TRECHO DO TEXTO »
Trabalhos Aprovados 2021

Ficha do Proponente

Proponente

    Aline Bittencourt Portugal (UFRJ)

Minicurrículo

    Aline Portugal é doutoranda em Comunicação Social pela UFRJ e mestre em Comunicação Social pela UFF. Realizadora audiovisual, roteirista e integrante da Mirada Filmes (www.miradafilmes.com.br), dirigiu o longa-metragem Aracati (Competitiva IDFA 2015, Mostra Aurora Tiradentes 2016) e curtas que circularam por diversos festivais nacionais e internacionais, tais como Festival do Rio, Curta Cinema, Festival de Cartagena (FICCI), Festival Luso Brasileiro de Santa Maria da Feira, entre outros.

Coautor

    Érico Oliveira de Araújo Lima (UFC)

Ficha do Trabalho

Título

    Tecer uma teresa em roda: “Tremor Iê” e o fazer entre mulheres

Seminário

    Cinemas mundiais entre mulheres: feminismos contemporâneos em perspectiva

Resumo

    Percorreremos aqui as tessituras entre mulheres no filme Tremor Iê (2019), tramado a muitas mãos, a partir de um encontro entre vizinhas (Lívia de Paiva, Elena Meirelles, Lila M. Salú e Deyse Mara). Tomaremos como mote a teresa, objeto usado para a fuga das prisões, num emaranhado de tecidos; e a roda, forma recorrente de reunião entre as mulheres que habitam a cena fílmica. Com elas, buscaremos pensar ainda o entrelaçamento entre tempos, entre filme e processo, entre real e ficção.

Resumo expandido

    Com retalhos de tecidos nas mãos, seis mulheres dispostas em roda perfazem os nós que dão forma a uma teresa. Convocamos essa imagem de Tremor Iê (Lívia de Paiva, Elena Meirelles, Fortaleza, 2019) como um operador metodológico para pensar a tessitura fílmica de maneira ampliada, numa conexão indissociável entre os procedimentos estéticos e os modos de fazer. Objeto que nos remete ao mesmo tempo ao encarceramento e a resistência a ele, essa corda feita a muitas mãos, femininas, diz muito das matérias, dos gestos e das formas que constituem o próprio filme.

(Dados de marcos esqueléticos)
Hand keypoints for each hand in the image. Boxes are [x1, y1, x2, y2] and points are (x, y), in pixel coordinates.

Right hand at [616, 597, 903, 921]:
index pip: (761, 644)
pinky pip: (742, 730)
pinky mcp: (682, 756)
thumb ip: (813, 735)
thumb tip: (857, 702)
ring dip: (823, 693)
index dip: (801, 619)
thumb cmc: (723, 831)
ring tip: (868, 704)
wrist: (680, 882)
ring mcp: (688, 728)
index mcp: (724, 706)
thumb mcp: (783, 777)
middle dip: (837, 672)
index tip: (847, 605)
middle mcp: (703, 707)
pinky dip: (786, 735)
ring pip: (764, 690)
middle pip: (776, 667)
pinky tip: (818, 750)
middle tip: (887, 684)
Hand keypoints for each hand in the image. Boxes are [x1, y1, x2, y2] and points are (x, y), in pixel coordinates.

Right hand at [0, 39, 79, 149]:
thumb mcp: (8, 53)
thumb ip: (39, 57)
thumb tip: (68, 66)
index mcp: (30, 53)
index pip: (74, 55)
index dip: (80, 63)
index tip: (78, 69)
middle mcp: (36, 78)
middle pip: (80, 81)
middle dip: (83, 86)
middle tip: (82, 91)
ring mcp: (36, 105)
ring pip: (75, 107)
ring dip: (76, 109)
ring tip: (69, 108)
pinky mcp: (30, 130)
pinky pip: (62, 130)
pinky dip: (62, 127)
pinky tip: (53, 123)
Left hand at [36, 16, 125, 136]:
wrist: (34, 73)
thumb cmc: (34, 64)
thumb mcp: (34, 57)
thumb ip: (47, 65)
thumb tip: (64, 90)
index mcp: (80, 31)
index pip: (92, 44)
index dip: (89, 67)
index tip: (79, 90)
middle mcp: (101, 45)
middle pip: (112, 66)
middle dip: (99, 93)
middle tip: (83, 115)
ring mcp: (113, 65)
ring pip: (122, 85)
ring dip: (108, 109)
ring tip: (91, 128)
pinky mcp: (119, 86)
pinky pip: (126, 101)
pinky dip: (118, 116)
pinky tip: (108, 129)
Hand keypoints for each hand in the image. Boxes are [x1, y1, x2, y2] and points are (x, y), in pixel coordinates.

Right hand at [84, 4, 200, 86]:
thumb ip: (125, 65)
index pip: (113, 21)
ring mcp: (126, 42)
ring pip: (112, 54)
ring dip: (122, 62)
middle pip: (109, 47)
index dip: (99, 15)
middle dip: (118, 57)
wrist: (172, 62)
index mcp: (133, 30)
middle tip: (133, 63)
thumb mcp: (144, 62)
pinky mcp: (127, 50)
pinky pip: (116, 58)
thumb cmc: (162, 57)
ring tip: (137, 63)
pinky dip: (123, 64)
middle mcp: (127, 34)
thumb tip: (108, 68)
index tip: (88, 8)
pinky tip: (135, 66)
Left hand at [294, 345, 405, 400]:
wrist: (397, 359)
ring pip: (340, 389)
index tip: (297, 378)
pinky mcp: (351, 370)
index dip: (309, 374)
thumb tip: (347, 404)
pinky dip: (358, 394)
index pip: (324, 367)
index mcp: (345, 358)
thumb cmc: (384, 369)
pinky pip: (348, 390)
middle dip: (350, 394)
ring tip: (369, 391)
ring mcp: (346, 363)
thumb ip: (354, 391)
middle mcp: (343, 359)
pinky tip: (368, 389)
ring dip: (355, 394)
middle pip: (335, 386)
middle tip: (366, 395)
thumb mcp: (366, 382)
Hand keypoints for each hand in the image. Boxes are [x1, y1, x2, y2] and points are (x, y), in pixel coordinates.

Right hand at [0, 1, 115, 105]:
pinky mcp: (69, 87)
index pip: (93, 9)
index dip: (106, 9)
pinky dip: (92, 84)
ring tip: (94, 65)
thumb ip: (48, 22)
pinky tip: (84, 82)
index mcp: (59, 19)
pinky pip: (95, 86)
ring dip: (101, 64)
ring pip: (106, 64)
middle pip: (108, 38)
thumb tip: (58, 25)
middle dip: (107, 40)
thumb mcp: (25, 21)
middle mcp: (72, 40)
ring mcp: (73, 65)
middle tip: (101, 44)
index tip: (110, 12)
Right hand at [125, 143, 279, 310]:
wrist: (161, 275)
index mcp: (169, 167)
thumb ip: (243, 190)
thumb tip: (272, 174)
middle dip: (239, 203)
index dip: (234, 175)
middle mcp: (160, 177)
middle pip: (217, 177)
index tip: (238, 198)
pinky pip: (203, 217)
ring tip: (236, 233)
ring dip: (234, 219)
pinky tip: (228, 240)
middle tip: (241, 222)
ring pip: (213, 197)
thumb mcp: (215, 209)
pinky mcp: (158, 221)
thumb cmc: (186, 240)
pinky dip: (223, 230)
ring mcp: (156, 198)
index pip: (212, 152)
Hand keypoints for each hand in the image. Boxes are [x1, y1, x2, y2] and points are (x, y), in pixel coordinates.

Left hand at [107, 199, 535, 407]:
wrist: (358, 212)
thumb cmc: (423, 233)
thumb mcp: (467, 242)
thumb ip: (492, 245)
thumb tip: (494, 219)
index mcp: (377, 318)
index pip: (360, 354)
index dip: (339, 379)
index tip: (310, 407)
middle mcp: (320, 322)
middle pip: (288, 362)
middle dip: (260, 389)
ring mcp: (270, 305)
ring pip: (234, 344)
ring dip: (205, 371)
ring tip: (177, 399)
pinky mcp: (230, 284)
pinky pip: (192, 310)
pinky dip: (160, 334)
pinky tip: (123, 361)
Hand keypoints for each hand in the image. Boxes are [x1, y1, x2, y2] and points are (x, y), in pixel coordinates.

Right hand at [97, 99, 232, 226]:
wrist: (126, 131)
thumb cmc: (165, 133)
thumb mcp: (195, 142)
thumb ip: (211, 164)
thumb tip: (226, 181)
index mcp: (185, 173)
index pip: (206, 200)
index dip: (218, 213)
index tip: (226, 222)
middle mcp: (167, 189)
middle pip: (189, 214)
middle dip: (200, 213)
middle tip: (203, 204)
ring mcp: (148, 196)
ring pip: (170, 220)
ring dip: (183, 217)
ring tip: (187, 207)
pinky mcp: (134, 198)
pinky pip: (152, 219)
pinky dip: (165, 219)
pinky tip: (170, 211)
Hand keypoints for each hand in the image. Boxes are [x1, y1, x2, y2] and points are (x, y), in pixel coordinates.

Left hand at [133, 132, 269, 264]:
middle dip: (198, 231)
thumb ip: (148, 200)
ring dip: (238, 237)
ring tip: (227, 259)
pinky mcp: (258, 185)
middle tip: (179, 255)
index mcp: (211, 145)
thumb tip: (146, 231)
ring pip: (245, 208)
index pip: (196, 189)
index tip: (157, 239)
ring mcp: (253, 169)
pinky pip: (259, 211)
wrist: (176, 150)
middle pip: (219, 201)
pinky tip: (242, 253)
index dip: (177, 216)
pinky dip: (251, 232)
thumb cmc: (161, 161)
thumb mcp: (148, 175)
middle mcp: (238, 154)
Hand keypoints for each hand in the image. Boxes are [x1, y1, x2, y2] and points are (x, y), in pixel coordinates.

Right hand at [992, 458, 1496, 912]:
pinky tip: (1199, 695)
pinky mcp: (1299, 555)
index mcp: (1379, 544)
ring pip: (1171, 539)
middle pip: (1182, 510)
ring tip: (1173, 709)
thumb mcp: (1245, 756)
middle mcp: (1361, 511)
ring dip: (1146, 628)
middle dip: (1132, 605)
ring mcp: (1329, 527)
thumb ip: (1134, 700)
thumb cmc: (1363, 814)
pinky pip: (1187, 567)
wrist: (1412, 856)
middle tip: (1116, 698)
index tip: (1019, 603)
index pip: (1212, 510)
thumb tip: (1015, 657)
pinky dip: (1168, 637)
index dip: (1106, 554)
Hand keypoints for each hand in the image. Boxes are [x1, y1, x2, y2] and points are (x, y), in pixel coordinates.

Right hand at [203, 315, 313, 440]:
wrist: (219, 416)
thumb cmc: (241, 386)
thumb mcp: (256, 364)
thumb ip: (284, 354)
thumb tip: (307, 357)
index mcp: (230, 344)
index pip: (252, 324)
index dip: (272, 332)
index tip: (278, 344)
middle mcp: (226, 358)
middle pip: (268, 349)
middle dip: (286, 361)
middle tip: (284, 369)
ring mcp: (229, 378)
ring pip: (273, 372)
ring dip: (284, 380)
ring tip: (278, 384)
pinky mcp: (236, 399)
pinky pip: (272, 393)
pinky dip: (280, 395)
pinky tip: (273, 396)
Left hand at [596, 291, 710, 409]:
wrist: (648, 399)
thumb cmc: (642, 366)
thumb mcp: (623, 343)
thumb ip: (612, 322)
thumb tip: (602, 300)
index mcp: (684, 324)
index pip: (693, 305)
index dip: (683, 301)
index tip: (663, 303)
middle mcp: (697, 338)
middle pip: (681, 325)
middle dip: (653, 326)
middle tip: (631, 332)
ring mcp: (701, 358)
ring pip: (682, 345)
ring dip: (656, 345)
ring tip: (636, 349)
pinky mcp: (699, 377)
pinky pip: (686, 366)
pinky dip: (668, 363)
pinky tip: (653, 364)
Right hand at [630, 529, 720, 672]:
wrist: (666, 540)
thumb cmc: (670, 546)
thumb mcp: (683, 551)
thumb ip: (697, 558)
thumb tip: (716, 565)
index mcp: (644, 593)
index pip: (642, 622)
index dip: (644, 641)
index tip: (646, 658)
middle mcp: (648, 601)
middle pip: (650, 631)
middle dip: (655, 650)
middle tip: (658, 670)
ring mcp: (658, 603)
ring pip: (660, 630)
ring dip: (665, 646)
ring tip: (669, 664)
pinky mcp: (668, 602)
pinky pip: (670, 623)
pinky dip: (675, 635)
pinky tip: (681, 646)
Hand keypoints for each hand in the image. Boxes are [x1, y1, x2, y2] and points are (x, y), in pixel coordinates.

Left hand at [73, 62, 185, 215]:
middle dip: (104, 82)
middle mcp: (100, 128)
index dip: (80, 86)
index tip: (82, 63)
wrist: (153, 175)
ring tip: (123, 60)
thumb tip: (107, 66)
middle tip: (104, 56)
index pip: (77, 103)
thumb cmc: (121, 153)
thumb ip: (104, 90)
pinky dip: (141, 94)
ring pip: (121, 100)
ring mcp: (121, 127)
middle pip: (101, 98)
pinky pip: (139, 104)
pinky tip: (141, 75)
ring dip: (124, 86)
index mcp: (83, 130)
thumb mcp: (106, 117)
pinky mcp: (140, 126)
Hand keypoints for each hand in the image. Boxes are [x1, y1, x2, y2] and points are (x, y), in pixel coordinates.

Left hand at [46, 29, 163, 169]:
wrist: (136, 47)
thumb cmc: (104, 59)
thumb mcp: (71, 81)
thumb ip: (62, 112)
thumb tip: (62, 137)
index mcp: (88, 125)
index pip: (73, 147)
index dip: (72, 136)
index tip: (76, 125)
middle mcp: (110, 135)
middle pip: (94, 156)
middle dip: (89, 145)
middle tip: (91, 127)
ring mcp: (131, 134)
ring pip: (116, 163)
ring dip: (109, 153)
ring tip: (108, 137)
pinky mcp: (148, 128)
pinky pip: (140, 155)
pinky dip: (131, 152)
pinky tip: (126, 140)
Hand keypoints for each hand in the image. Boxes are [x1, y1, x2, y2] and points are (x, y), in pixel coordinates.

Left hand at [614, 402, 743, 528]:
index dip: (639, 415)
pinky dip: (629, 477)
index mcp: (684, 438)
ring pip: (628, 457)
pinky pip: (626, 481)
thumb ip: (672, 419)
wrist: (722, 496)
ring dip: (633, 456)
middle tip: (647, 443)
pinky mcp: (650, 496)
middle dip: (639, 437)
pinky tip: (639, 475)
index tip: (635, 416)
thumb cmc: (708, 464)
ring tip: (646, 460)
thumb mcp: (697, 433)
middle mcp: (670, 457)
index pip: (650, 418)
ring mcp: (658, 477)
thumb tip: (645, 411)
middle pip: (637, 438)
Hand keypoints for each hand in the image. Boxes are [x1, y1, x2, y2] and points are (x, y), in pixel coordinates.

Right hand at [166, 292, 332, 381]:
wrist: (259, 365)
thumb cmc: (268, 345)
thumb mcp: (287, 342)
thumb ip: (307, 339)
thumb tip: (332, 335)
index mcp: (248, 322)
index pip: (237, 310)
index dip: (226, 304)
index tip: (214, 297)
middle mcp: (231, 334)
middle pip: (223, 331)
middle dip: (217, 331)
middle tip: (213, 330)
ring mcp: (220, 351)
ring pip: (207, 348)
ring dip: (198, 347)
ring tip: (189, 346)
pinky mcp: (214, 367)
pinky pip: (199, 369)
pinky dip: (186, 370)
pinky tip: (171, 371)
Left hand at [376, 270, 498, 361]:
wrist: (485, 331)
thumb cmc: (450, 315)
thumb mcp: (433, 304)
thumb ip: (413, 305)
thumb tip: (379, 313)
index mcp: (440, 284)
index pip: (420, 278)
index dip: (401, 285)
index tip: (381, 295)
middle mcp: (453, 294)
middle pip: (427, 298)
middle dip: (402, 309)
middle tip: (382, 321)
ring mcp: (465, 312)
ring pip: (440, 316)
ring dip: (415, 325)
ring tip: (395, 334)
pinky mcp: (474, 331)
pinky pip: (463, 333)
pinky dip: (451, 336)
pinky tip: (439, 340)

CONJUNTO DE TAREFAS »
- 1) Segundo a ficha sobre Tremor Iê, para que serve a teresa?
- 2) Transcreva da ficha sobre Tremor Iê o trecho que começa em "Ficha do Proponente" e segue até "Feira, entre outros.", inclusive.

SOLUÇÕES EM ORDEM »
- 1) A teresa é usada para a fuga das prisões.

- 2)
Ficha do Proponente

Proponente

    Aline Bittencourt Portugal (UFRJ)

Minicurrículo

    Aline Portugal é doutoranda em Comunicação Social pela UFRJ e mestre em Comunicação Social pela UFF. Realizadora audiovisual, roteirista e integrante da Mirada Filmes (www.miradafilmes.com.br), dirigiu o longa-metragem Aracati (Competitiva IDFA 2015, Mostra Aurora Tiradentes 2016) e curtas que circularam por diversos festivais nacionais e internacionais, tais como Festival do Rio, Curta Cinema, Festival de Cartagena (FICCI), Festival Luso Brasileiro de Santa Maria da Feira, entre outros.